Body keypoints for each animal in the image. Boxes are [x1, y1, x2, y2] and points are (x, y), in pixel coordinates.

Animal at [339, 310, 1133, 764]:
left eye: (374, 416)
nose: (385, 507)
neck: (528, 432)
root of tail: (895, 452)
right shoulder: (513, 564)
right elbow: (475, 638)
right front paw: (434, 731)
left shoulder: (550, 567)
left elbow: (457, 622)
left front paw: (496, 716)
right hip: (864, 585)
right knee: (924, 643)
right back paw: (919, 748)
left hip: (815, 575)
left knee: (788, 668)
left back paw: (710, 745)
--
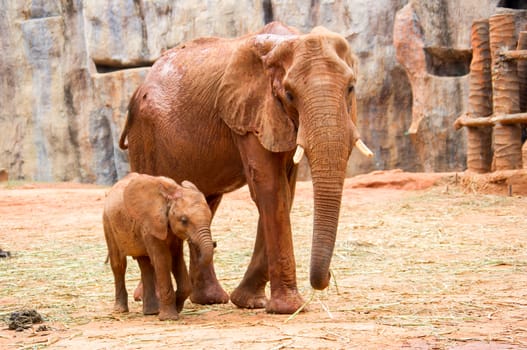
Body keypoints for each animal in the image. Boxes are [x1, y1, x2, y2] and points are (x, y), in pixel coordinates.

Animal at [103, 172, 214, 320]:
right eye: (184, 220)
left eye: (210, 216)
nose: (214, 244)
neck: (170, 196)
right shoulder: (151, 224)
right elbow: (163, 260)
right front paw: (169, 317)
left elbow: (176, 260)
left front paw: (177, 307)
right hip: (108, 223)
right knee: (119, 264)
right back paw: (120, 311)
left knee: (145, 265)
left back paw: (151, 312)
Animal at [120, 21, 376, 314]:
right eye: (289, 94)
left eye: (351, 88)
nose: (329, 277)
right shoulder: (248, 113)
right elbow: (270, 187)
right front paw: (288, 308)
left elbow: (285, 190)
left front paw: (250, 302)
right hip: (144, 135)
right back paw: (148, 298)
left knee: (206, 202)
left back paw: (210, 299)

● **BRIEF**
What you return must be the lines above that run from the line with "right front paw: (434, 731)" to the line with "left back paw: (710, 745)", inclusive, each copied exactly.

● **RESULT FOR THIS TASK**
right front paw: (434, 731)
left shoulder: (550, 567)
left elbow: (457, 622)
left front paw: (496, 716)
right hip: (864, 585)
right knee: (924, 643)
right back paw: (919, 748)
left hip: (815, 575)
left knee: (788, 668)
left back paw: (710, 745)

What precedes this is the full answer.